Tantawi, Morsi, Enan. Image via Reuters. |
The big news: Egypt's president, Mohamed Morsi, announced the retirement of Field Marshal Mohamed Hussein Tantawi, the head of the armed forces and minister of defense, as well as Sami Enan, the chief of staff. The BBC is also reporting that Morsi's cancelled a constitutional ruling issuing limits on presidential power. I don't know whether the ruling in question is the one that keeps the military independent of any real external authority, but one presumes so, given that replacing top military personnel would obviously be in violation of that declaration. (UPDATE: yep; h/t Rex Brynen)
This is a big deal: a sudden announcement that could reset civil-military relations in Egypt. If it carries through, then advantage civilian government.
A brief moment of navel-gazing. This puts punditry and commentary in a weird spot. I love trying to understand and explain things in politics, and I have a bad weakness for speculating when I don't have enough information. But in periods like Egypt is going through right now, when political rules are uncertain, I think it may be best to sit back and watch, rather than trying to explain. Morsi could well pull this off. Perhaps this was all negotiated; perhaps not. I find this doubtful, as I don't think SCAF would accept the public image of unilateral action to which they roll over. Or Morsi could spark a coup: according to Jay Ulfelder, Egypt has structural conditions that, at the outset of the year, placed it at 14th globally in coup risk, even if that risk was still, at the time, only about 3%.

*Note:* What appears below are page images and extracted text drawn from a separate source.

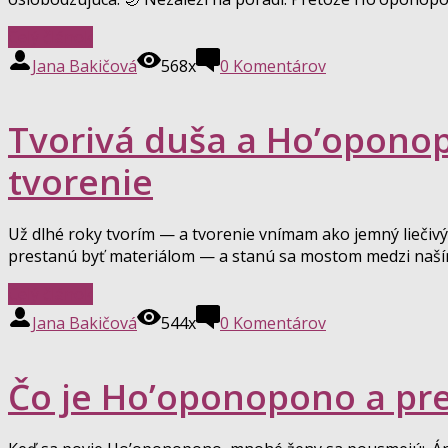
Celý článok
Jana Bakičová
568x
0
Komentárov
Tvorivá duša a Ho’oponopo
tvorenie
Už dlhé roky tvorím — a tvorenie vnímam ako jemný liečivý p
prestanú byť materiálom — a stanú sa mostom medzi naším
Celý článok
Jana Bakičová
544x
0
Komentárov
Čo je Ho’oponopono a pre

Much of the outcome turns on hidden preferences and intentions, rumour and sketchy information: the ingredients of surprise. And there are no very clear rules at the moment; Egypt's politics, right now, are about setting those rules. What happens in the next few days could set Egypt down one path or another, and we can have a more or less educated guess about which path, but I think there's a very strong element of uncertainty, and I think it's important to remember it. For some, next week whatever happens will just seem inevitable. And who knows: at a certain point we might get good enough at explaining and predicting to be able to make strong judgments about what is likely in Egypt in the coming days, and to devise a compelling explanation about why. (I doubt it.) But in the meantime I think it's incumbent on analysts to remember these stochastic moments, and how they humble us.